Providus Bank’s bold leap into national retail banking

The acquisition marks a milestone for Providus Bank, which began operations in June 2017.

  • In under a decade, the bank has positioned itself as a fast-growing, digitally focused lender, popular among Nigeria’s tech-savvy customers and SME ecosystem.
  • Through this merger, Providus aims to transform from a niche player into a national bank, leveraging Unity Bank’s over 211-branch network spread across all 36 states and the FCT.

The move aligns with Providus’ broader strategy to deepen its retail presence and diversify its customer base.

  • The merger provides Providus Bank with immediate scale in retail banking, expanding its footprint from a largely digital operation to a full-fledged national player.
  • It also brings in a strong SME lending pipeline, especially in agriculture, mining, e-commerce, hospitality, and entertainment sectors, which both banks already support.
  • Providus plans to integrate its technology stack into Unity Bank’s branch network, enhancing service delivery and cost efficiency.
  • The bank believes the combined entity will unlock new value across its retail, SME, and digital channels.

Comparing the two banks

Unity Bank was last valued at N19.4 billion before its shares were suspended in May 2024.

Providus Bank, by comparison, had grown its asset base from N373 billion in 2020 to N2.56 trillion in 2024.

Its customer deposits reached N1.5 trillion, while profit after tax stood at N33 billion, slightly down from N43.5 billion in 2023.

AMCON’s exit from Unity Bank 

Before this transaction, Unity Bank was owned by a small group of institutional and private investors, with AMCON as the largest single shareholder.

In addition to AMCON’s 34.22% stake, PanAfrican Capital Nominee Limited held 12.67%, Lighthouse Capital Limited had 9.01%, Ibad Limited held 6.14%, and El-Amin Nigeria Limited owned 5.27%. The remaining 32.69% was held by various other shareholders.

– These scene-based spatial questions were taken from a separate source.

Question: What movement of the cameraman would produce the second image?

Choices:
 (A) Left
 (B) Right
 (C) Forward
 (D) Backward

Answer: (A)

AMCON’s divestment marks its official exit from Unity Bank, more than a decade after it took over as part of Nigeria’s post-crisis bank clean-up.

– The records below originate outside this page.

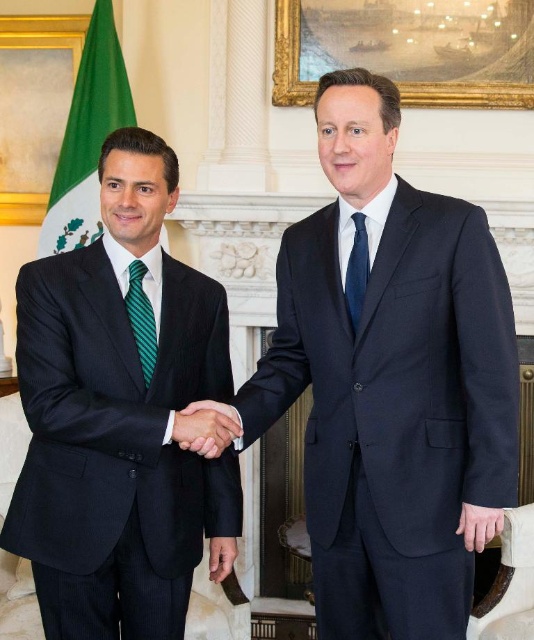
You are an event photographer at a diplomatic meeting. You need to capture a photo of the two men shaking hands while ensuring the green striped tie at left and the matte black hands at center are both visible in the frame. Based on their positions, which object is closer to the left edge of the image?

The green striped tie at left is closer to the left edge of the image because the matte black hands at center are positioned to the right of it.

You are a photographer taking a picture of the two men shaking hands in the formal meeting. You need to ensure that the matte black hands at center are clearly visible in the photo. Where exactly should you focus your camera? Please provide the coordinates in the format of a point like point (x=206, y=428).

You should focus your camera at point (x=206, y=428) where the matte black hands at center are located.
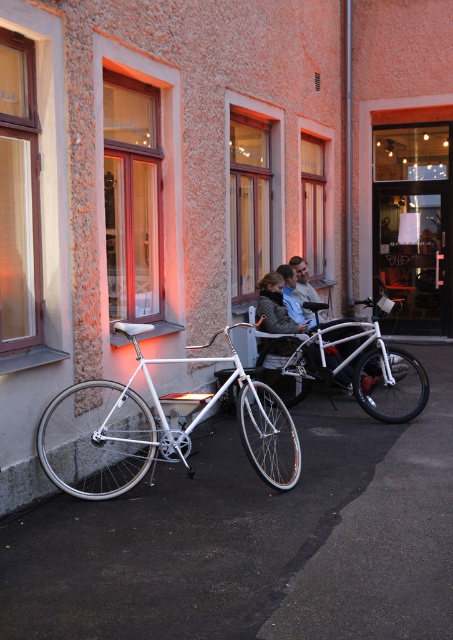
Question: Is white metallic bicycle at left to the right of white matte bicycle at center from the viewer's perspective?

Choices:
 (A) no
 (B) yes

Answer: (A)

Question: Does transparent glass door at center have a larger size compared to white matte bicycle at center?

Choices:
 (A) no
 (B) yes

Answer: (A)

Question: Considering the real-world distances, which object is farthest from the matte white bicycle at center?

Choices:
 (A) matte gray jacket at center
 (B) white matte bicycle at center
 (C) transparent glass door at center

Answer: (C)

Question: Among these points, which one is farthest from the camera?

Choices:
 (A) (400, 403)
 (B) (282, 397)
 (C) (409, 134)

Answer: (C)

Question: Observing the image, what is the correct spatial positioning of white metallic bicycle at left in reference to matte gray jacket at center?

Choices:
 (A) left
 (B) right

Answer: (A)

Question: Among these objects, which one is nearest to the camera?

Choices:
 (A) transparent glass door at center
 (B) white metallic bicycle at left

Answer: (B)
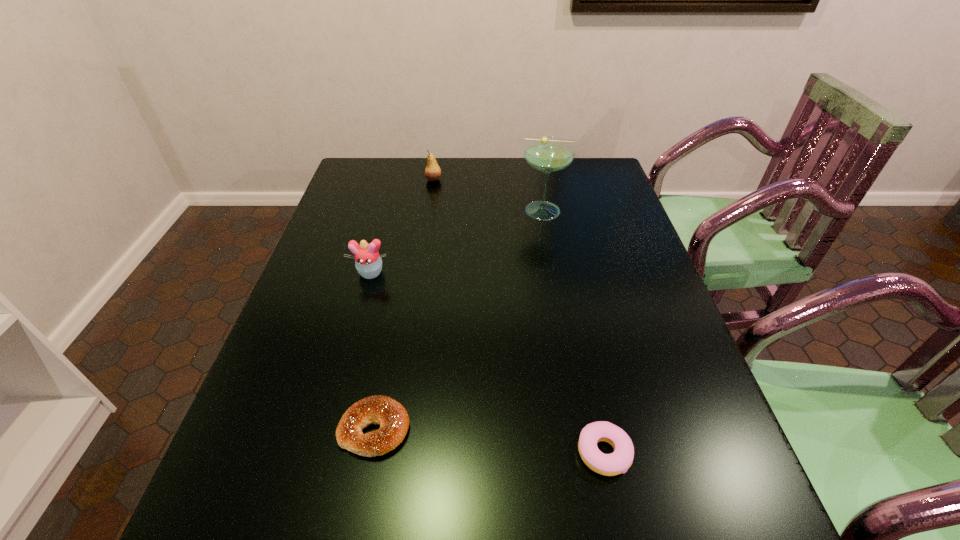
The image size is (960, 540). In order to click on vacant space that is in between the cupcake and the tallest object in this screenshot , I will do `click(458, 242)`.

Where is `vacant region between the pear and the bagel`? vacant region between the pear and the bagel is located at coordinates (404, 304).

Find the location of a particular element. This screenshot has height=540, width=960. free point between the pear and the fourth nearest object is located at coordinates (490, 195).

You are a GUI agent. You are given a task and a screenshot of the screen. Output one action in this format:
    pyautogui.click(x=<x>, y=<y>)
    Task: Click on the free space between the bagel and the tallest object
    
    Given the screenshot: What is the action you would take?
    pyautogui.click(x=460, y=320)

Identify the location of free area in between the bagel and the doughnut. (489, 441).

This screenshot has height=540, width=960. What are the coordinates of `free space between the second farthest object and the doughnut` in the screenshot? It's located at (575, 332).

Where is `free point between the farthest object and the doughnut`? free point between the farthest object and the doughnut is located at coordinates (518, 316).

Locate which object is the second closest to the doughnut. Please provide its 2D coordinates. Your answer should be formatted as a tuple, i.e. [(x, y)], where the tuple contains the x and y coordinates of a point satisfying the conditions above.

[(368, 262)]

Locate an element on the screen. the second closest object to the cupcake is located at coordinates (548, 154).

You are a GUI agent. You are given a task and a screenshot of the screen. Output one action in this format:
    pyautogui.click(x=<x>, y=<y>)
    Task: Click on the vacant area that satisfies the following two spatial constraints: 1. on the face of the bagel; 2. on the right side of the cupcake
    This screenshot has height=540, width=960.
    Given the screenshot: What is the action you would take?
    pyautogui.click(x=328, y=429)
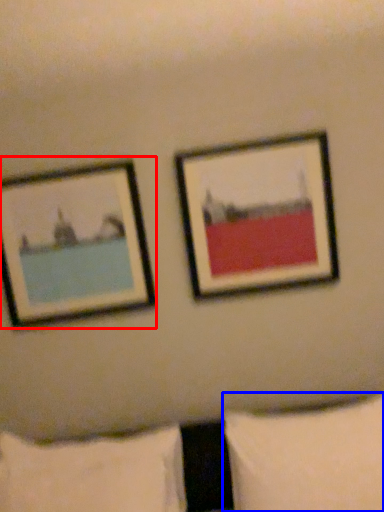
Question: Which of the following is the farthest to the observer, picture frame (highlighted by a red box) or pillow (highlighted by a blue box)?

Choices:
 (A) picture frame
 (B) pillow

Answer: (A)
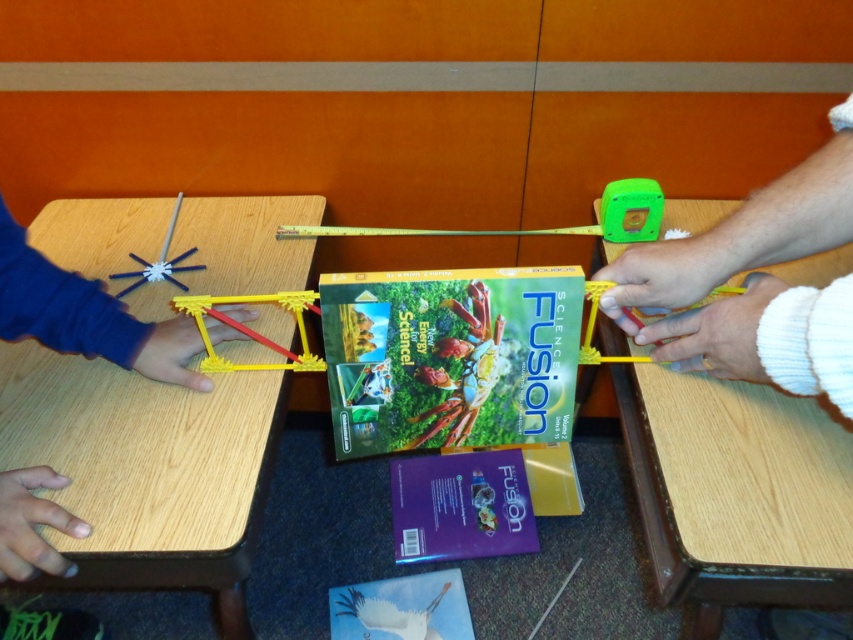
Does white matte bird at center have a lesser width compared to metallic silver starburst at left?

No, white matte bird at center is not thinner than metallic silver starburst at left.

Who is shorter, white matte bird at center or metallic silver starburst at left?

With less height is white matte bird at center.

In order to click on white matte bird at center in this screenshot , I will do `click(390, 614)`.

Can you confirm if yellow plastic frame at center is taller than metallic silver starburst at left?

No.

Who is positioned more to the right, yellow plastic frame at center or metallic silver starburst at left?

yellow plastic frame at center is more to the right.

I want to click on yellow plastic frame at center, so click(252, 330).

Between white fuzzy sweater at right and metallic ruler at center, which one is positioned lower?

white fuzzy sweater at right is below.

Does point (815, 339) come in front of point (450, 232)?

Yes, point (815, 339) is closer to viewer.

You are a GUI agent. You are given a task and a screenshot of the screen. Output one action in this format:
    pyautogui.click(x=<x>, y=<y>)
    Task: Click on the white fuzzy sweater at right
    Image resolution: width=853 pixels, height=640 pixels.
    Given the screenshot: What is the action you would take?
    pyautogui.click(x=755, y=284)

AMCON’s sale of its Unity Bank stake concludes years of ownership following the bank’s earlier rescue.

  • The deal delivers a substantial cash inflow for the government-owned asset manager and likely represents a profitable exit based on Unity Bank’s historical market lows.
  • The timing is significant, coming just a day before Unity Bank’s court-ordered shareholder meeting scheduled for Friday, September 26, 2025, where shareholders will vote on key aspects of the merger, including cash payouts, transfer of assets and liabilities, and board approvals.

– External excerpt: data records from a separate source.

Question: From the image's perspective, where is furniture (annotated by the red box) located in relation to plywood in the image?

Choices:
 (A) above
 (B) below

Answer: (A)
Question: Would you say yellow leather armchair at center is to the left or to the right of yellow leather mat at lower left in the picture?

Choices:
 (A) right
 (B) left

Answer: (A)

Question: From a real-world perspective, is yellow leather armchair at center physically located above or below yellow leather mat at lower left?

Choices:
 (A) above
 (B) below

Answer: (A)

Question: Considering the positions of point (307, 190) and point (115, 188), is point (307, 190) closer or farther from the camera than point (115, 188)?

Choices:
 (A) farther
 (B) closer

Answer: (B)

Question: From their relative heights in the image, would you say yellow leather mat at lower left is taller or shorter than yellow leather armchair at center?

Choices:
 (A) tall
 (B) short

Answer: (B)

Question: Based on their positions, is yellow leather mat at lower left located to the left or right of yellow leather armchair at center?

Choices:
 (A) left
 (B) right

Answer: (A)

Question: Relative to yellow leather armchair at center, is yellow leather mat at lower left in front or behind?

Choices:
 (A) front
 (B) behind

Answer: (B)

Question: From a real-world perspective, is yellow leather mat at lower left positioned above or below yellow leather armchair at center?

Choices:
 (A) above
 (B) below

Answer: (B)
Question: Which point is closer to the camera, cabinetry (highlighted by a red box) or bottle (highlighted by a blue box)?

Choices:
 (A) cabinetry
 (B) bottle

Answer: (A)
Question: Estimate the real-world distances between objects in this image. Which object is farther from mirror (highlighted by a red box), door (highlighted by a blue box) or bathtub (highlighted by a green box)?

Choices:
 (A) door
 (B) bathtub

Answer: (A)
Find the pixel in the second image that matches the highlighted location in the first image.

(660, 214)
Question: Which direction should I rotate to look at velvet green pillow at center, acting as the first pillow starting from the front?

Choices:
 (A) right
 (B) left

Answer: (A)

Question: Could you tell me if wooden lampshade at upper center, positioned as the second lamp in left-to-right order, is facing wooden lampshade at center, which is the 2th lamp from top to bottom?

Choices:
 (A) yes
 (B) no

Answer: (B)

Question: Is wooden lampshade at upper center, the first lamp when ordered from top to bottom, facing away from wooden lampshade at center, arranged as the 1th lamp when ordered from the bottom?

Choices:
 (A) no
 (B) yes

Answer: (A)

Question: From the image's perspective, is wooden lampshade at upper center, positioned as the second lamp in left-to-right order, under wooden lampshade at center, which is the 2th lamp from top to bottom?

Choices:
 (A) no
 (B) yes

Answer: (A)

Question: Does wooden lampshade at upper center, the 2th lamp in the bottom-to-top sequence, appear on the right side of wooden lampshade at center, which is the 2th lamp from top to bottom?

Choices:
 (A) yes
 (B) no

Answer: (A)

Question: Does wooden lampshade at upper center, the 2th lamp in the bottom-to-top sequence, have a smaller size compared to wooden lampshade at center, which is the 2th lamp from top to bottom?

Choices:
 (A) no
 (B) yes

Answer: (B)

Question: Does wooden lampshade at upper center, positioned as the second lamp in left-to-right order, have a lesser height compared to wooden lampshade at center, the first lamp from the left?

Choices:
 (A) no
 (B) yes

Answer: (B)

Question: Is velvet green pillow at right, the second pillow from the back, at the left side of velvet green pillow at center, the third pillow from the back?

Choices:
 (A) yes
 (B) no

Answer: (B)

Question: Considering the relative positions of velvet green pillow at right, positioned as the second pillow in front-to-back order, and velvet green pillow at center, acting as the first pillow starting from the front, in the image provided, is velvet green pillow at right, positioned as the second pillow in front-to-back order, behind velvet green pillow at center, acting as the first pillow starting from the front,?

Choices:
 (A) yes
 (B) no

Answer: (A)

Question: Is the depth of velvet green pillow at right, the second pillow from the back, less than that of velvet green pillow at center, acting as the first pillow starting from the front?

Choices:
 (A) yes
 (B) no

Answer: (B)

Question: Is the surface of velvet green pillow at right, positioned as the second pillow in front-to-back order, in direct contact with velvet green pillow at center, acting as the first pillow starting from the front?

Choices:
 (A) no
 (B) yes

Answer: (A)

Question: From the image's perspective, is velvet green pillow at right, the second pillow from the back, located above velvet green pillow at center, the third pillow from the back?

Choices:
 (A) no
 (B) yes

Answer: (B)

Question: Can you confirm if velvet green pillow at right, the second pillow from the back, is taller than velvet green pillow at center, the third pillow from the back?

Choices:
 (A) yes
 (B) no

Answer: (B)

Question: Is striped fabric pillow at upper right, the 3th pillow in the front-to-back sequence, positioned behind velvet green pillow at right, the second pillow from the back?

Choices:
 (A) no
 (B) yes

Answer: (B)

Court-sanctioned merger timeline 

Per the court order by Hon. Justice D.I. Dipeolu, Unity Bank shareholders will decide whether to approve a cash consideration of N3.18 per share or opt for a share swap under which every 17 Unity Bank shares convert into 18 shares in the enlarged Providus Bank.

  • If approved, Unity Bank’s assets, liabilities, intellectual property, and ongoing legal matters will be transferred to Providus. Unity Bank will be dissolved, with Providus continuing as the surviving entity.
  • The meeting is expected to pave the way for regulatory sign-offs from the Central Bank of Nigeria (CBN) and the Securities and Exchange Commission (SEC), both of which had already approved the merger in August 2024.

The CBN had also backed the deal with a N700 billion lifeline loan to recapitalize the combined entity.

Why the merger matters 

Providus Bank sees the merger as a strategic play to accelerate its presence in retail banking, a segment Unity Bank has long operated in with geographic depth.

The synergy between the two banks also lies in their shared focus on SME lending and emerging sectors, including agriculture, hospitality, e-commerce, mining, and entertainment.

The integration will provide the enlarged bank with the scale to compete nationally, while leveraging Providus Bank’s digital infrastructure to modernize service delivery across Unity Bank’s physical branches.